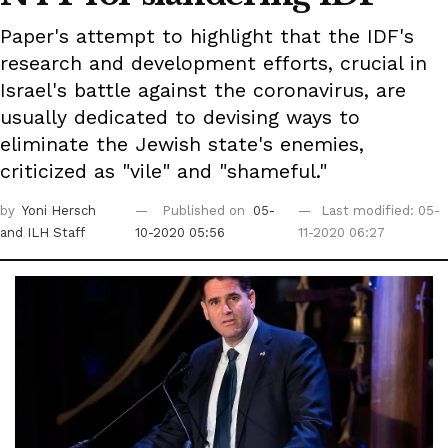
Paper's attempt to highlight that the IDF's
research and development efforts, crucial in
Israel's battle against the coronavirus, are
usually dedicated to devising ways to
eliminate the Jewish state's enemies,
criticized as "vile" and "shameful."
by
Yoni Hersch
Published on
05-
Last modified: 05-
and ILH Staff
10-2020 05:56
11-2020 06:27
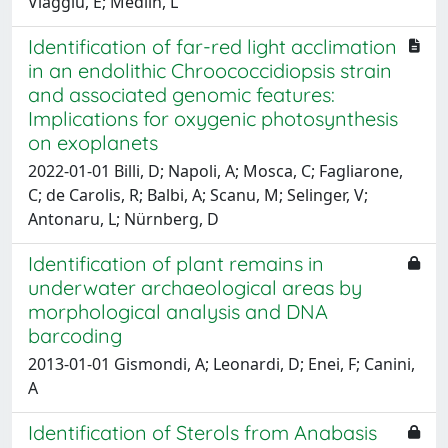
Viaggiu, E; Medlin, L
Identification of far-red light acclimation
in an endolithic Chroococcidiopsis strain
and associated genomic features:
Implications for oxygenic photosynthesis
on exoplanets
2022-01-01 Billi, D; Napoli, A; Mosca, C; Fagliarone,
C; de Carolis, R; Balbi, A; Scanu, M; Selinger, V;
Antonaru, L; Nürnberg, D
Identification of plant remains in
underwater archaeological areas by
morphological analysis and DNA
barcoding
2013-01-01 Gismondi, A; Leonardi, D; Enei, F; Canini,
A
Identification of Sterols from Anabasis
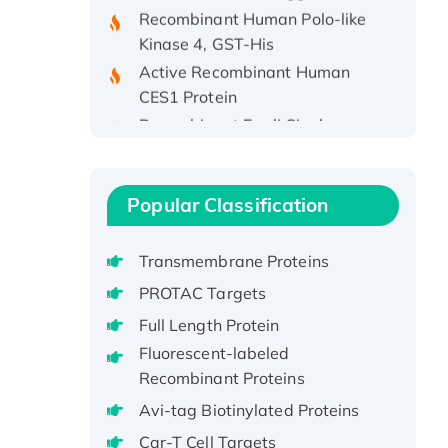
Kinase 4, GST-His
Active Recombinant Human
CES1 Protein
Recombinant E.coli Single-
Stranded DNA Binding Protein
Recombinant Human EZH2
protein, His-tagged
Popular Classification
Recombinant Human EEF2K,
GST-tagged, Active
Transmembrane Proteins
Recombinant Full Length Pig
Potassium Voltage-Gated
PROTAC Targets
Channel Subfamily Kqt Member
Full Length Protein
1(Kcnq1) Protein, His-Tagged
Fluorescent-labeled
Native H3N2
Recombinant Proteins
(A/Panama/2007/99)
Avi-tag Biotinylated Proteins
H3N20799 protein
Car-T Cell Targets
Recombinant Human GNL3L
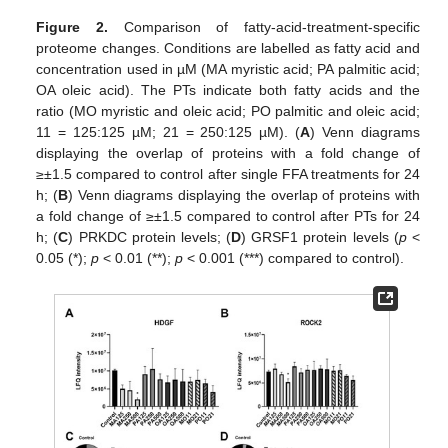
Figure 2.
Comparison of fatty-acid-treatment-specific
proteome changes. Conditions are labelled as fatty acid and
concentration used in µM (MA myristic acid; PA palmitic acid;
OA oleic acid). The PTs indicate both fatty acids and the
ratio (MO myristic and oleic acid; PO palmitic and oleic acid;
11 = 125:125 µM; 21 = 250:125 µM). (
A
) Venn diagrams
displaying the overlap of proteins with a fold change of
≥±1.5 compared to control after single FFA treatments for 24
h; (
B
) Venn diagrams displaying the overlap of proteins with
a fold change of ≥±1.5 compared to control after PTs for 24
h; (
C
) PRKDC protein levels; (
D
) GRSF1 protein levels (
p
<
0.05 (*);
p
< 0.01 (**);
p
< 0.001 (***) compared to control).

* About this exercise *
How many lines of the listing above hold the string "overlap"? Answer with the number alone.

* Written answer *
2